• **Directions for this task**
Each line from the one containing "Gravur und Geschenkverpackung für refurbished" through the end of the entries below must be output exactly; no other line belongs.

• **Records provided**
══════════
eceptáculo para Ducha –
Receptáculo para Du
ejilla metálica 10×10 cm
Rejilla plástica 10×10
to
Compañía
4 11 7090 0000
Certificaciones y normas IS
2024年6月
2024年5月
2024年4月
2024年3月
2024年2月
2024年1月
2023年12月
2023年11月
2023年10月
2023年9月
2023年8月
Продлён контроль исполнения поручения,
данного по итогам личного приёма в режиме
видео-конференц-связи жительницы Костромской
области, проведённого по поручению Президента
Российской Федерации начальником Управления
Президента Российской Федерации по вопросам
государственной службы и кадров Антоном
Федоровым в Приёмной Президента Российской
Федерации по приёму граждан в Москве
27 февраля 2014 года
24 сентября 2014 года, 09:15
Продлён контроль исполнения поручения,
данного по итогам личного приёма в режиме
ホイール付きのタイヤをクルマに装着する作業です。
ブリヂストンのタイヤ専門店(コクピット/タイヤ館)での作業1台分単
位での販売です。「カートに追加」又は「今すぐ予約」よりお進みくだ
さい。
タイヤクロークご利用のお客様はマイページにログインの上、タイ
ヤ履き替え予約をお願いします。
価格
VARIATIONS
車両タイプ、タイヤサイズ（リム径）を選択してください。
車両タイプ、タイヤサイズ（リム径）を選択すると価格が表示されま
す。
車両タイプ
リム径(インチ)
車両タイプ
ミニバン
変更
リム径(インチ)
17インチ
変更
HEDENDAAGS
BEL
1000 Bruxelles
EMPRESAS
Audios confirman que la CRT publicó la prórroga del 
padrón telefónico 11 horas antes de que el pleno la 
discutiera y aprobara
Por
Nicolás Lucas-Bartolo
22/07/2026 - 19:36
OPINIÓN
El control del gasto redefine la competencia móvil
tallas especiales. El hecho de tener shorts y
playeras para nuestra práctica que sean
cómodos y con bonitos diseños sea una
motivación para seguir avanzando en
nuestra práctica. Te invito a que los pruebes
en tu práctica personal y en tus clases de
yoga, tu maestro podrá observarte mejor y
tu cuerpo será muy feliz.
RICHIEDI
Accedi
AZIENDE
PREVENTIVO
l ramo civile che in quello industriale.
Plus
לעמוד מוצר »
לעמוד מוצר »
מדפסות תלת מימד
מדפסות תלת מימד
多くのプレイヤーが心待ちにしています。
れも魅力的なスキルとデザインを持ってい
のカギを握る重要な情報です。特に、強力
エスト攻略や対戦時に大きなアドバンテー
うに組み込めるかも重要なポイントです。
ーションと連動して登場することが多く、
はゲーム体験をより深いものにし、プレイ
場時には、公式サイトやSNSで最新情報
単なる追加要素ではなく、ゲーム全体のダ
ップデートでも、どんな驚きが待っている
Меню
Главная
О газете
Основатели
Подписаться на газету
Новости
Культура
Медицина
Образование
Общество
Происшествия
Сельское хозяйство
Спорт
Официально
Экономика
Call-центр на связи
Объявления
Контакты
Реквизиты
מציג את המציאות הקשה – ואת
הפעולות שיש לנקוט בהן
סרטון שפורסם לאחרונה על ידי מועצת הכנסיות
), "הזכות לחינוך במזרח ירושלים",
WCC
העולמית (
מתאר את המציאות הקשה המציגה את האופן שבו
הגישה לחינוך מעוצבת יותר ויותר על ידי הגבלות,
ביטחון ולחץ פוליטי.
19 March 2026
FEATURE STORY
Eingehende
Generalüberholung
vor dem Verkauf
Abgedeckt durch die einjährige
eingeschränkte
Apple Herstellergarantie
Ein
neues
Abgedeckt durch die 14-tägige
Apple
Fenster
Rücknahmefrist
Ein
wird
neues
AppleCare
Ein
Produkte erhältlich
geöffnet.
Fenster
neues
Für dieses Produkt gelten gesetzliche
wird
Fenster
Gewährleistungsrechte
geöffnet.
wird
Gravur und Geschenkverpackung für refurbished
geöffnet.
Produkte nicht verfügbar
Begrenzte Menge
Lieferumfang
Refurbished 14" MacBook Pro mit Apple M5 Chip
══════════
• **Result for this task**
Gravur und Geschenkverpackung für refurbished
geöffnet.
Produkte nicht verfügbar
Begrenzte Menge
Lieferumfang
Refurbished 14" MacBook Pro mit Apple M5 Chip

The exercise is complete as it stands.